Number of ventricular tachycardia episodes (green bars) and time in atrial fibrillation/months (red bars) since implantation of the implantable cardioverter-defibrillator. Note the complete suppression of both, atrial fibrillation and ventricular tachycardia, shortly after initiation of dronedarone therapy.


Dronedarone is a new multichannel blocking antiarrhythmic drug which has been shown to be effective for rhythm and rate control in patients with AF.1 In addition, the compound has been demonstrated to reduce cardiovascular events such as cardiovascular hospitalization or death in a large randomized trial.2 Dronedarone is approved for therapy of non-permanent AF in many jurisdictions. Preclinical studies have indicated that the drug has not only antiarrhythmic effects on the atrial but also on the ventricular myocardium.3 Although dronedarone has not been specifically tested in patients with sustained VT, there is evidence for a beneficial effect on electrical vulnerability of the ventricles in humans. Specifically, the ATHENA study2 demonstrated a reduction in arrhythmic death in patients receiving dronedarone compared to controls.2 In accordance with this observation, the present case illustrates a strong effect in preventing episodes of recurrent VT. Another important observation in our patient is the fact that dronedarone did not cause a clinically significant prolongation of the QT interval whereas amiodarone had to be discontinued.

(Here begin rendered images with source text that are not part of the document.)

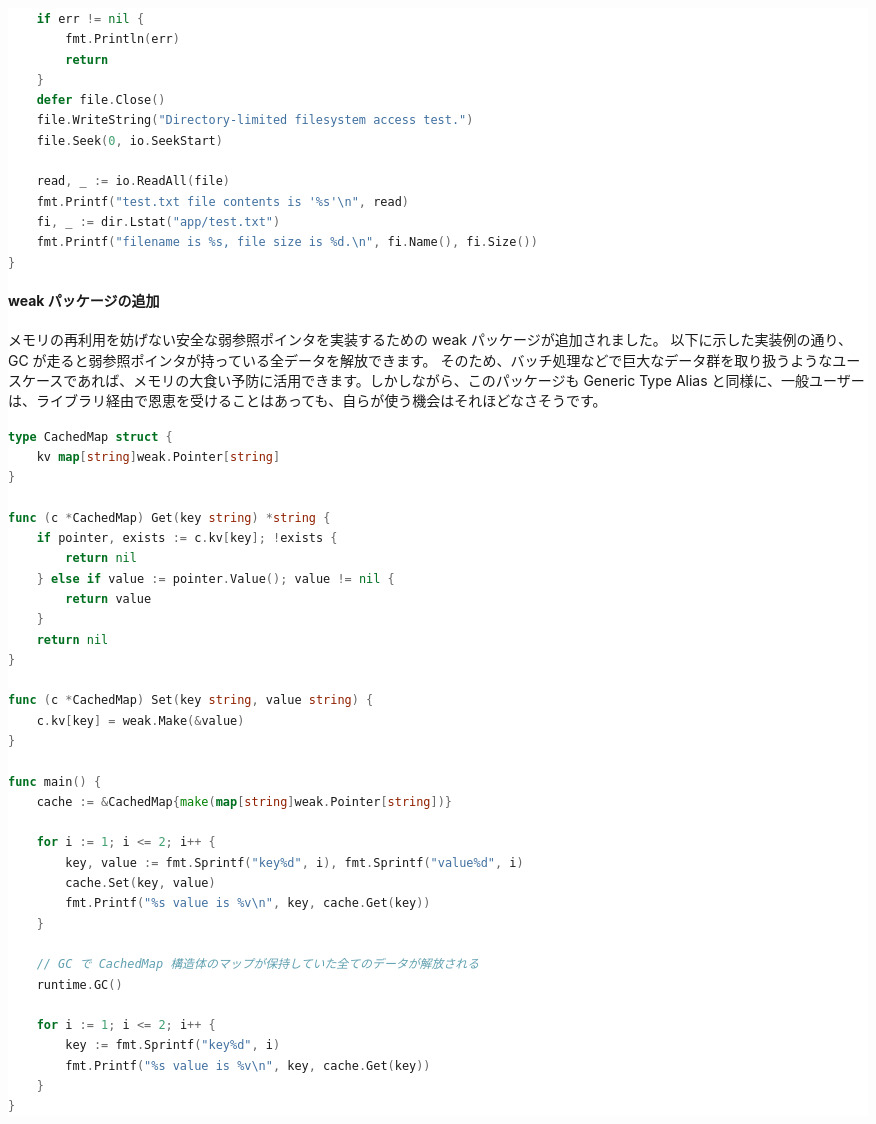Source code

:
 ```go
	if err != nil {
		fmt.Println(err)
		return
	}
	defer file.Close()
	file.WriteString("Directory-limited filesystem access test.")
	file.Seek(0, io.SeekStart)

	read, _ := io.ReadAll(file)
	fmt.Printf("test.txt file contents is '%s'\n", read)
	fi, _ := dir.Lstat("app/test.txt")
	fmt.Printf("filename is %s, file size is %d.\n", fi.Name(), fi.Size())
}
```

#### weak パッケージの追加

メモリの再利用を妨げない安全な弱参照ポインタを実装するための weak パッケージが追加されました。
以下に示した実装例の通り、GC が走ると弱参照ポインタが持っている全データを解放できます。
そのため、バッチ処理などで巨大なデータ群を取り扱うようなユースケースであれば、メモリの大食い予防に活用できます。しかしながら、このパッケージも Generic Type Alias と同様に、一般ユーザーは、ライブラリ経由で恩恵を受けることはあっても、自らが使う機会はそれほどなさそうです。

```go
type CachedMap struct {
	kv map[string]weak.Pointer[string]
}

func (c *CachedMap) Get(key string) *string {
	if pointer, exists := c.kv[key]; !exists {
		return nil
	} else if value := pointer.Value(); value != nil {
		return value
	}
	return nil
}

func (c *CachedMap) Set(key string, value string) {
	c.kv[key] = weak.Make(&value)
}

func main() {
	cache := &CachedMap{make(map[string]weak.Pointer[string])}

	for i := 1; i <= 2; i++ {
		key, value := fmt.Sprintf("key%d", i), fmt.Sprintf("value%d", i)
		cache.Set(key, value)
		fmt.Printf("%s value is %v\n", key, cache.Get(key))
	}

	// GC で CachedMap 構造体のマップが保持していた全てのデータが解放される
	runtime.GC()

	for i := 1; i <= 2; i++ {
		key := fmt.Sprintf("key%d", i)
		fmt.Printf("%s value is %v\n", key, cache.Get(key))
	}
}
```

Conflict of interest: S.H.H. has received consulting fees from Sanofi Aventis, Cardiovie, ARYx Therapeutics, and Bristol-Myers Squibb, research grants from Sanofi-Aventis and St. Jude Medical, and lecture fees from Sanofi-Aventis, St. Jude Medical, Bristol-Myers Squibb. G.Z.D. has received lecture fees from Sanofi-Aventis and St. Jude Medical. A.F. reports no conflict of interest.